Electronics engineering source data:

....

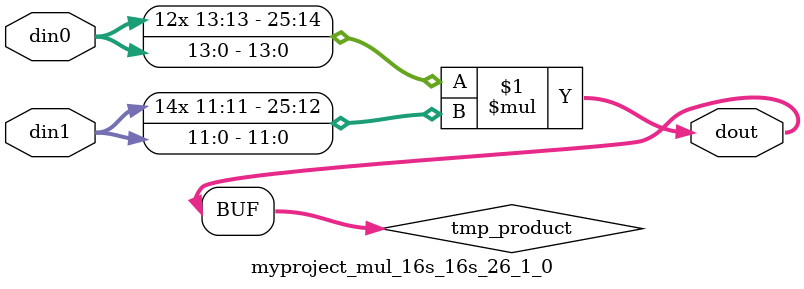
<source format=v>

`timescale 1 ns / 1 ps

  module myproject_mul_16s_16s_26_1_0(din0, din1, dout);
parameter ID = 1;
parameter NUM_STAGE = 0;
parameter din0_WIDTH = 14;
parameter din1_WIDTH = 12;
parameter dout_WIDTH = 26;

input [din0_WIDTH - 1 : 0] din0; 
input [din1_WIDTH - 1 : 0] din1; 
output [dout_WIDTH - 1 : 0] dout;

wire signed [dout_WIDTH - 1 : 0] tmp_product;













assign tmp_product = $signed(din0) * $signed(din1);








assign dout = tmp_product;







endmodule

</source>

....

Task to carry out:
Using the records above, list each line that includes "parameter".

Exercise solution:
parameter ID = 1;
parameter NUM_STAGE = 0;
parameter din0_WIDTH = 14;
parameter din1_WIDTH = 12;
parameter dout_WIDTH = 26;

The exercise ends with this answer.